United States Court of Appeals, Federal Circuit.

Maria E. GARZA, Claimant-Appellant v. Robert WILKIE, Secretary of Veterans Affairs, Respondent-Appellee


Decided: June 02, 2020

Before Reyna, Schall, and Stoll, Circuit Judges. Maria E. Garza, Hebbronville, TX, pro se. Bryan Michael Byrd, Commercial Litigation Branch, Civil Division, United States Department of Justice, Washington, DC, for respondent-appellee. Also represented by Joseph H. Hunt, Claudia Burke, Robert Edward Kirschman, Jr.; Jonathan Krisch, Y. Ken Lee, Office of General Counsel, United States Department of Veterans Affairs, Washington, DC.

Maria E. Garza appeals from the final decision of the United States Court of Appeals for Veterans Claims affirming the decision of the Board of Veterans’ Appeals denying the disability claim of her late husband, veteran Armando A. Garza. Specifically, Ms. Garza challenges the Board’s determinations denying (1) entitlement to a disability rating greater than 90% for accrued-benefits purposes, and (2) an effective date earlier than April 5, 2006, for a total disability rating based on individual unemployability. Garza v. Wilkie, No. 18-6396, 2019 WL 6315189, at *1 (Vet. App. Nov. 26, 2019). Because Ms. Garza fails to present a question within our jurisdiction, we dismiss.
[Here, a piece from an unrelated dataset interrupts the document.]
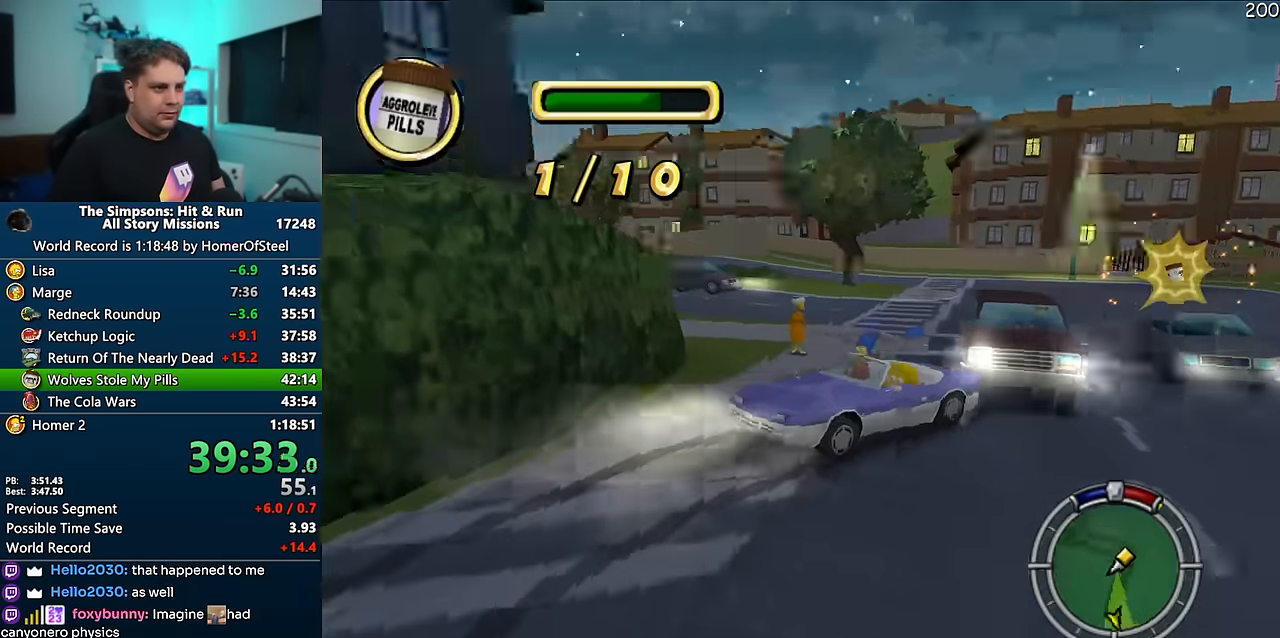
{"buttons": [], "left_stick": "left", "right_stick": "center", "events": [[17, "left_stick", "left"], [500, "A", "up"]]}
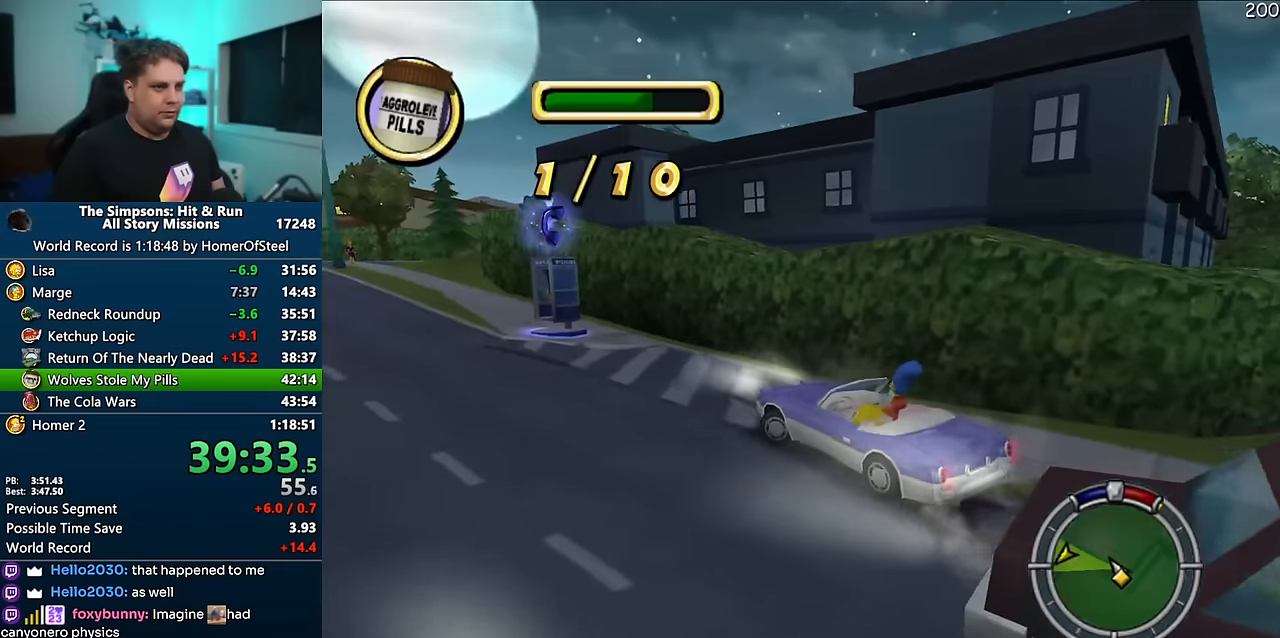
{"buttons": [], "left_stick": "center", "right_stick": "down", "events": [[66, "left_stick", "center"], [100, "right_stick", "down"]]}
Our jurisdiction to review decisions of the Veterans Court is limited by statute. James v. Wilkie, 917 F.3d 1368, 1371 (Fed. Cir. 2019) (citing Goodman v. Shulkin, 870 F.3d 1383, 1385 (Fed. Cir. 2017)). We may review a Veterans Court decision “on a rule of law or of any statute or regulation ․ or any interpretation thereof ․ that was relied on by the [Veterans] Court in making the decision.” 38 U.S.C. § 7292(a). Unless a constitutional issue is presented, we have no jurisdiction to review questions of fact or the application of a law or regulation to a particular set of facts. Id. § 7292(d)(2).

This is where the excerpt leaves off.